Plus de 10 ans après une première adaptation, le Châtelet accueille une nouvelle production de la Passion selon Saint Jean, signée Calixto Bieito et en provenance de Bilbao, masques en plus. Une fois encore, tout y est aussi bien réglé que ressassé. Le parti pris minimaliste du metteur en scène tend sans doute à toucher par une forme d’authenticité, mais cette esthétique qui se veut aussi pauvre qu’intense a déjà été tellement vue, chez Bieito et d’autres, qu’elle n’échappe pas aux stéréotypes distanciant qu’elle cherchait à éviter. Même si la direction d’acteurs regorge de signes faisant écho au texte, et ne lasse jamais tant elle est précise et efficace, même si certains tableaux marquent l’esprit (la soprano liée à la place de Jésus, l’alto ange exterminateur, l’aigle final), cette beauté plastique ordinaire peine à émouvoir. Il faut également dire qu’abandonnant toute prétention narrative pour se concentrer sur un théâtre d’affect, Bieito fait exister les chanteurs davantage par leur jeu que par leur chant. Et comme souvent chez lui, ce jeu est paroxystique : humiliation au sens propre du terme à grand renfort de terre, poussière et pierres, sanguinolence, lutte sauvage, tremblements hébétés d’une humanité qui chante le sacré mais ne réussit jamais à le voir. Jésus n’est ce soir qu’un condamné parmi d’autres, et une choriste brandit une pancarte « Que sommes-nous ? »

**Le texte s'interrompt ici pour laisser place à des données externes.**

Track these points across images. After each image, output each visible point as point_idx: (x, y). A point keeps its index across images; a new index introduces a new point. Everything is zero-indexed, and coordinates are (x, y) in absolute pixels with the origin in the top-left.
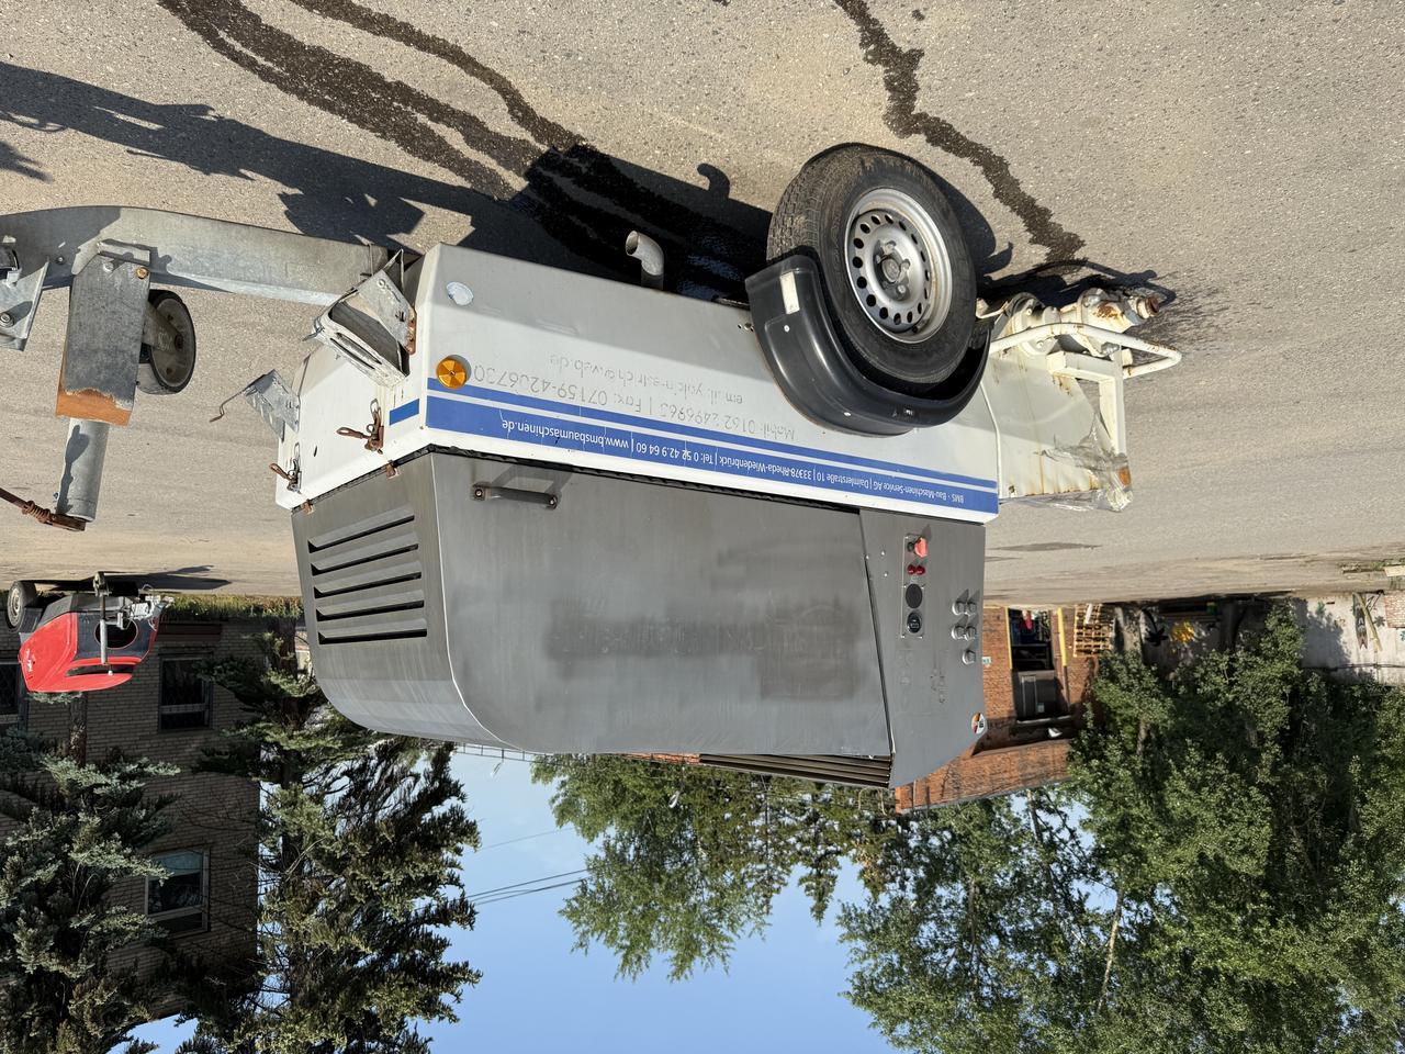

© Thomas Amouroux (Théâtre du Châtelet)
Pour incarner cette vision violente mais hélas inoffensive, tous les chanteurs font preuve d’une louable énergie. Benjamin Appl existe plus par son physique solaire et sa façon de hanter le plateau que par les quelques phrases que Bach lui a confiées. Andreas Wolf est mieux logé et donne à son Pilate des accents et des emportements physiques très convaincants. Robert Murray ne ménage pas sa peine également dans d’éprouvantes scènes de lynchage qui contrastent heureusement avec la très belle tenue de ses arias. Lenneke Ruiten flirte habilement avec les limites de sa tessiture, au point de faire passer ces aigus difficiles pour les stigmates d’une fidèle souffrant dans sa volonté de suivre Jésus, comme dans sa tristesse de voir le Christ mort, mais on aurait aimé une émission moins tendue. L’Evangéliste reporter (il porte une caméra lors de sa première intervention) est porté de façon tranchante et dramatique par un Joshua Elicott en grande forme vocale. Mais ce sont les deux airs de Carlos Mena qui nous semblent les plus marquants de la soirée, et pas uniquement parce que « Es is vollbracht » est le tube de la partition : la prosodie, la ligne, l’ambitus, la projection et la sobriété du contre-ténor sont remarquables et font oublier un timbre assez monochrome.
Mais c’est surtout le Chœur de Paris qui donne son âme à ce spectacle. On pardonnera à ce groupe amateur les attaques pas toujours très nettes, et la justesse souvent en péril, car l’ensemble est suffisamment abouti et professionnel pour que l’on goûte dans leur interprétation la fraîcheur et la prise de risque qui manquent à cette production. Et pour amateur qu’ils soient, aucun choriste ne manque d’energie comme de retenue aux moments opportuns. Les Talens lyriques dirigés par Philippe Pierlot nous offrent une version très équilibrée et minutieuse, au point de manquer de personnalité. Ce n’est pas de la routine, loin de là, mais décidemment, un manque d’inspiration.
Ce spectacle sera disponible en streaming à partir du 4 juin.